Herbert Smith LLP
- Headquarters: London, United Kingdom
- No. of offices: 13
- No. of lawyers: 1,300
- Major practice areas: General practice
- Revenue: US$1.26 billion/£800 million (2013/14)
- Profit per equity partner: £840,000 (2011/12)
- Date founded: 1882 (London)
- Company type: Limited liability partnership
- Dissolved: 1 October 2012
- Website: www.herbertsmith.com

= Herbert Smith =

Multinational law firm

Herbert Smith LLP was a multinational law firm headquartered in London, United Kingdom. The firm was founded in the City of London in 1882 by Norman Herbert Smith and merged with the Australian law firm Freehills on 1 October 2012, forming Herbert Smith Freehills. At the time of the merger it had 13 offices across Europe, the Middle East and Asia, around 240 partners and 1,300 fee-earners. It was regarded as forming part of the "Silver Circle" of leading British law firms.

==History==
Herbert Smith was founded by Norman Herbert Smith in 1882. Edward Walker-Arnott took over as senior partner in 1992.

In 2000 Herbert Smith formed an alliance with German law firm Gleiss Lutz. Herbert Smith, Gleiss Lutz and the Dutch law firm Stibbe formed a tripartite alliance in 2002.

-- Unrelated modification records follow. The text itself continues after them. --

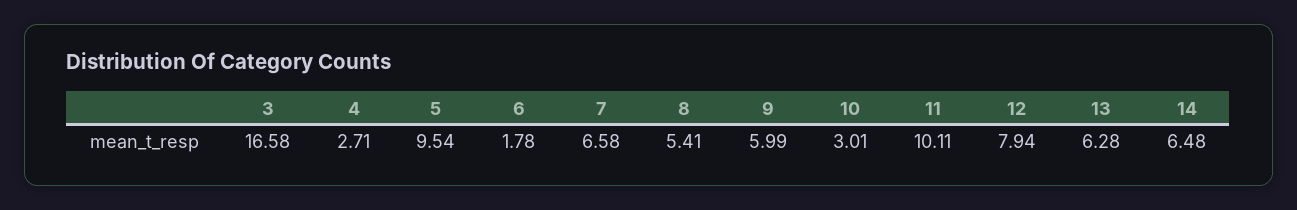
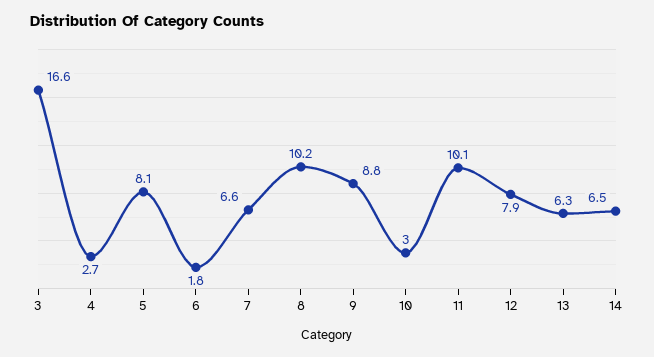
5: 9.54 -> 8.1
8: 5.41 -> 10.2
9: 5.99 -> 8.8

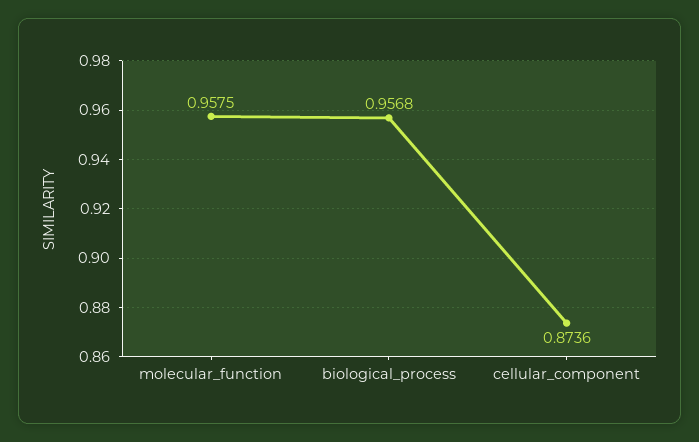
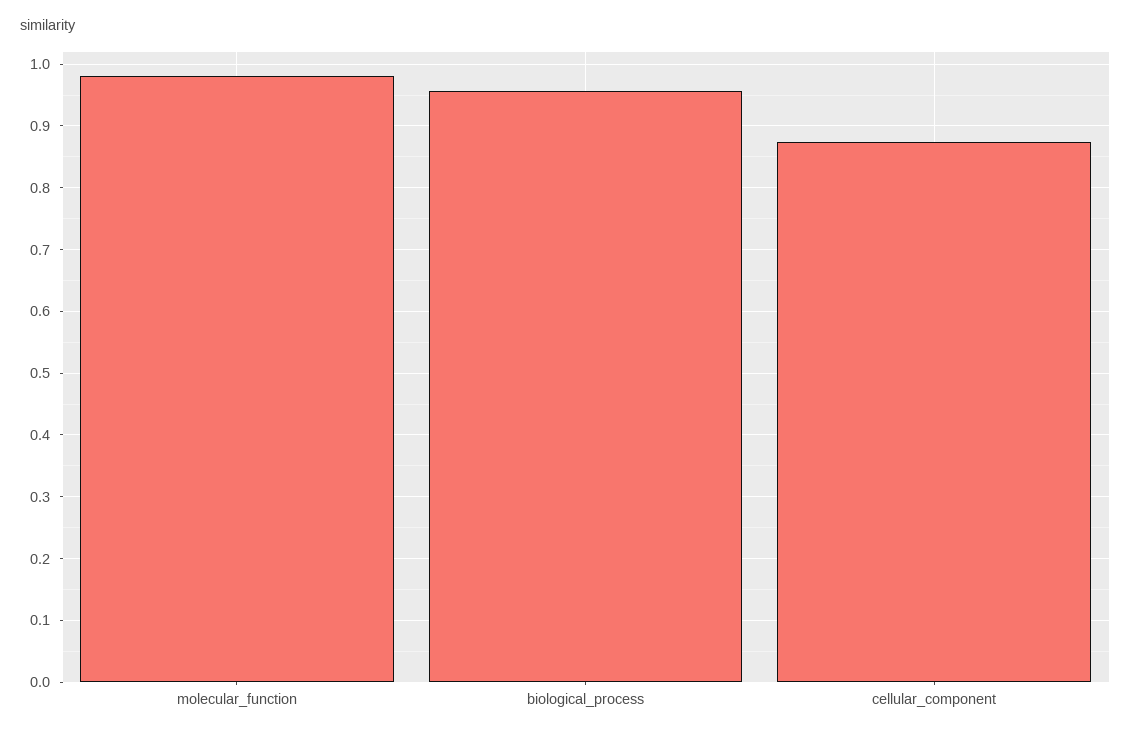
molecular_function: 0.9575 -> 0.98

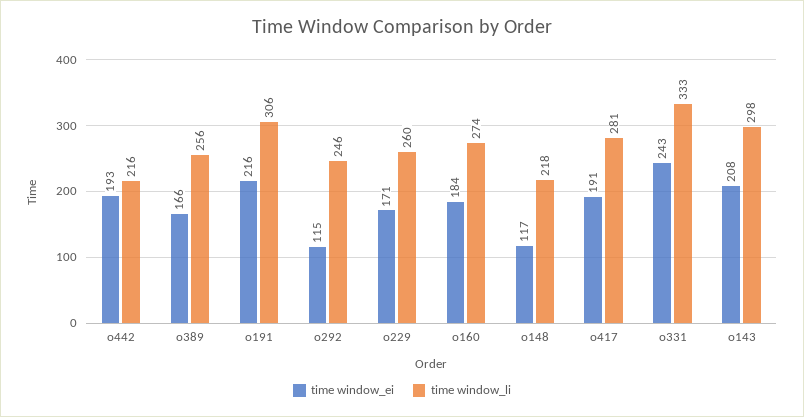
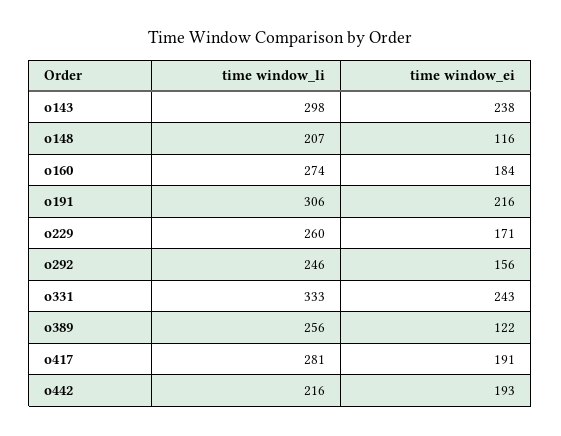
time window_ei, o389: 166 -> 122
time window_ei, o292: 115 -> 156
time window_ei, o148: 117 -> 116
time window_li, o148: 218 -> 207
time window_ei, o143: 208 -> 238

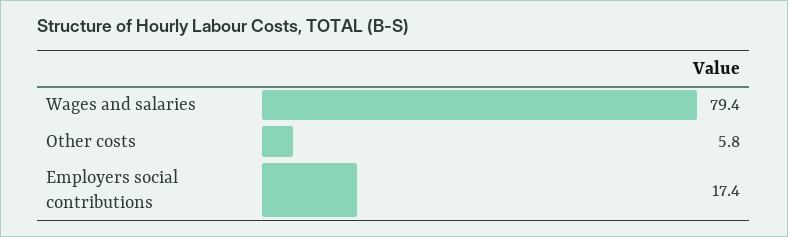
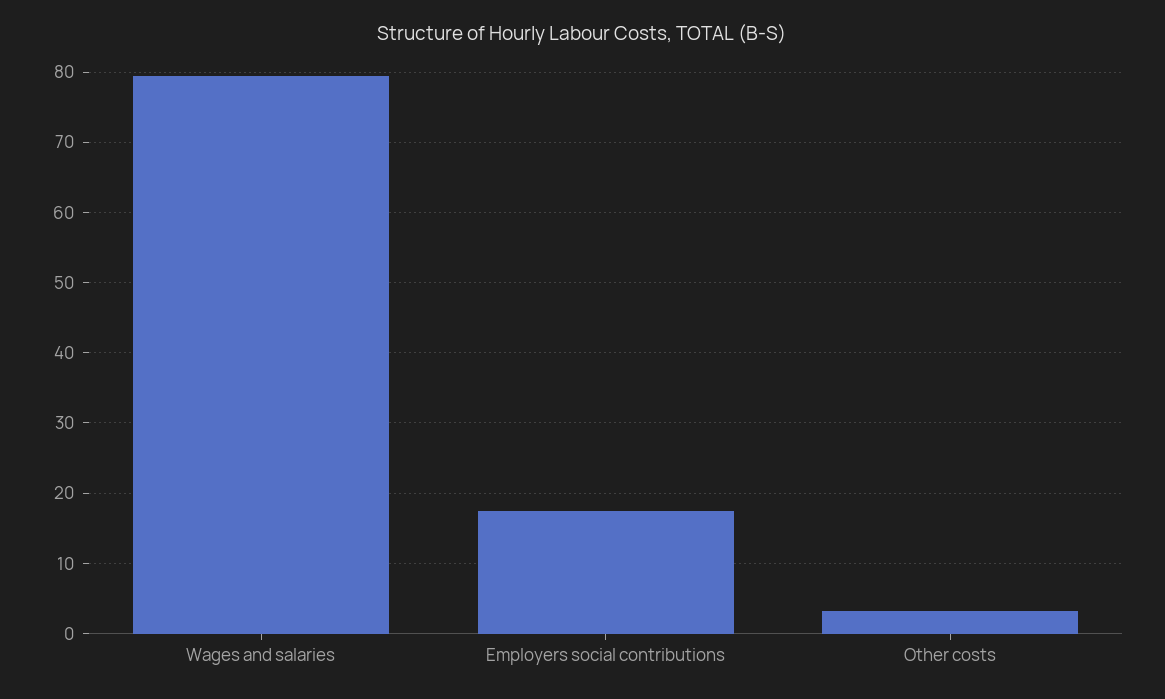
Other costs: 5.8 -> 3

In April 2009 Herbert Smith opened an office in Madrid, Spain after recruiting three partners from Linklaters.

In 2009, Herbert Smith had total revenues of £444 million and profits per equity partner (PEP) of £845,000. In 2010, the firm's revenues were £450 million and PEP was £862,000.

In November 2010 Herbert Smith announced that it would be opening an office in Belfast, Northern Ireland, to perform litigation due diligence tasks.

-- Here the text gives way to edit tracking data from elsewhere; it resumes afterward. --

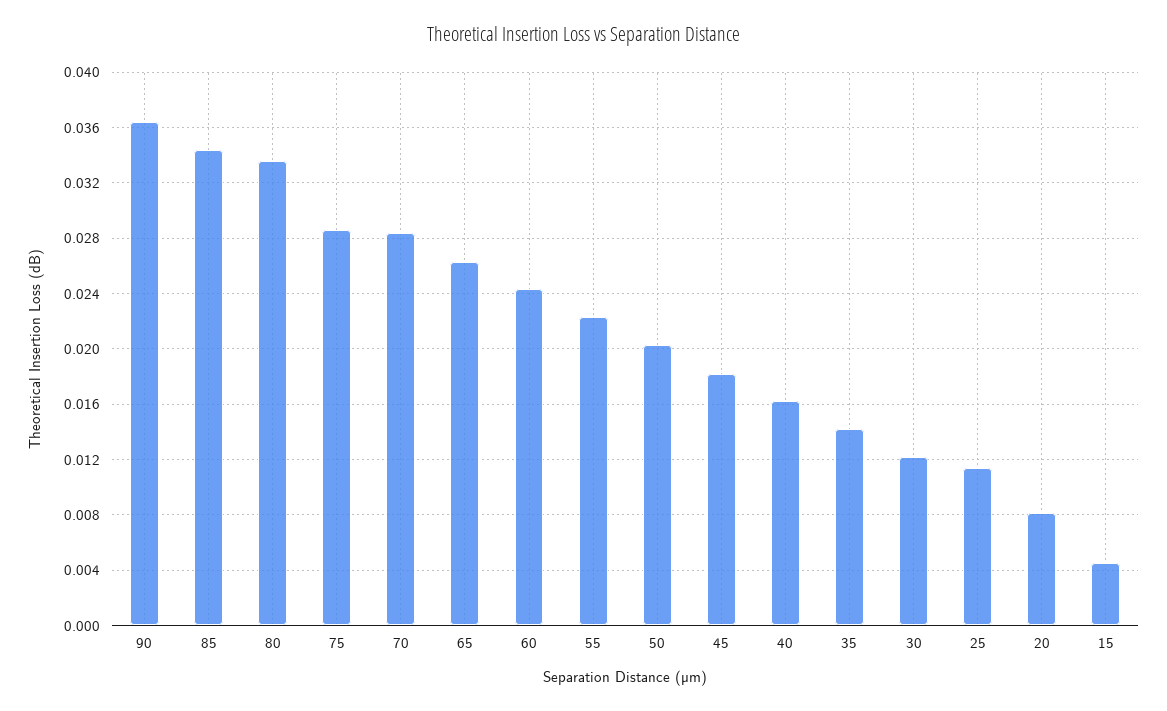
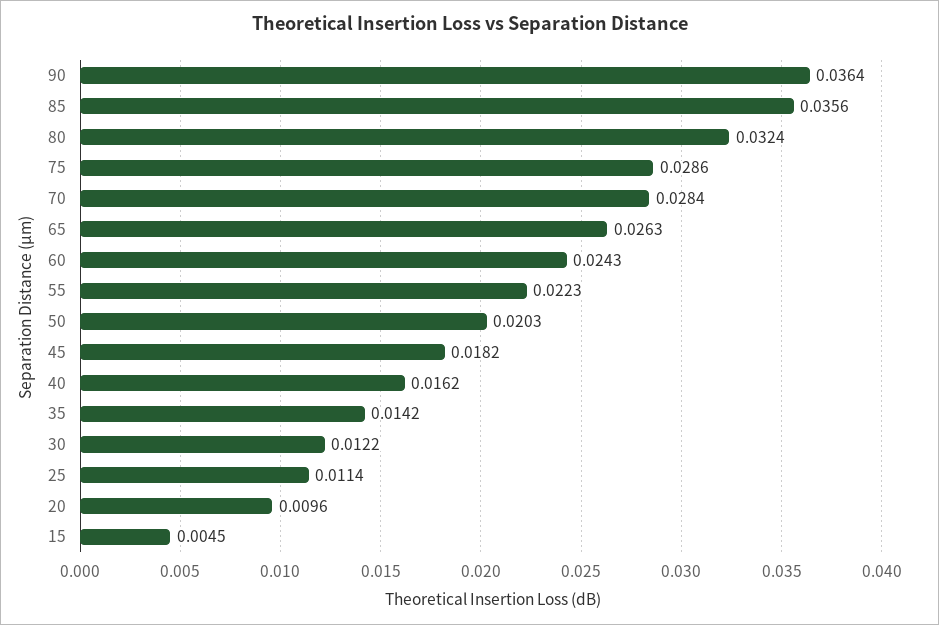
85: 0.0345 -> 0.0356
80: 0.0335 -> 0.0324
20: 0.008 -> 0.0096

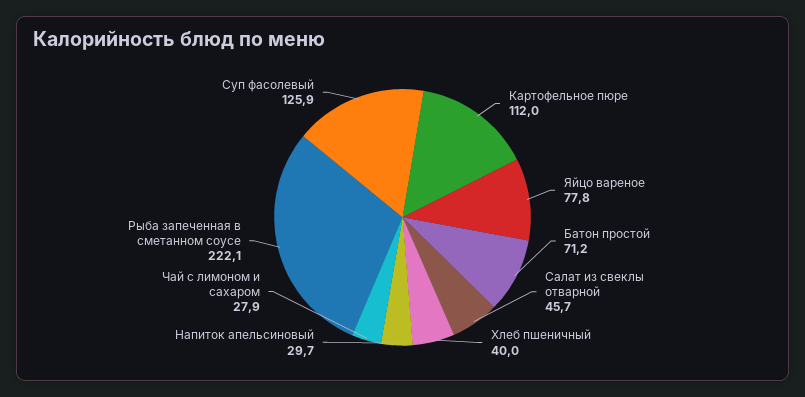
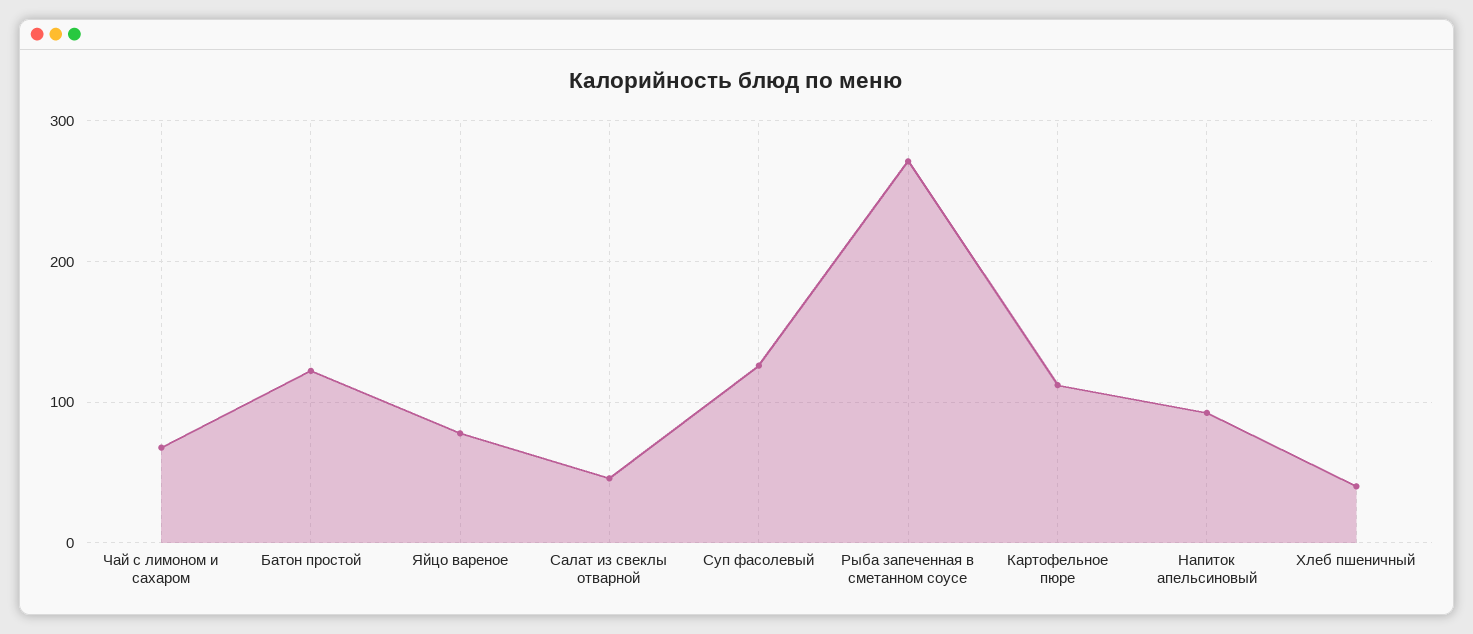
Батон простой: 71.2 -> 120
Напиток апельсиновый: 29.7 -> 90
Чай с лимоном и сахаром: 27.9 -> 70
Рыба запеченная в сметанном соусе: 222.1 -> 270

In November 2011 partners at Gleiss Lutz and Stibbe voted against a merger with Herbert Smith. The alliance between Herbert Smith, Gleiss Lutz and Stibbe subsequently ended on 31 December 2011.

In February 2012, Herbert Smith entered merger discussion with the Australian law firm Freehills. Partners at both firms voted in favour of the merger in June 2012. The firm created, Herbert Smith Freehills, subsequently merged with American law firm Kramer Levin to become Herbert Smith Freehills Kramer in June 2025.

==Practice==
After specialising in company flotations and advising mining companies in the early part of the 20th century, by the time of its merger with Freehills, Herbert Smith's practice was dominated by litigation and corporate work (M&A and equity capital markets in particular), with other practices including finance, real estate, energy, and competition.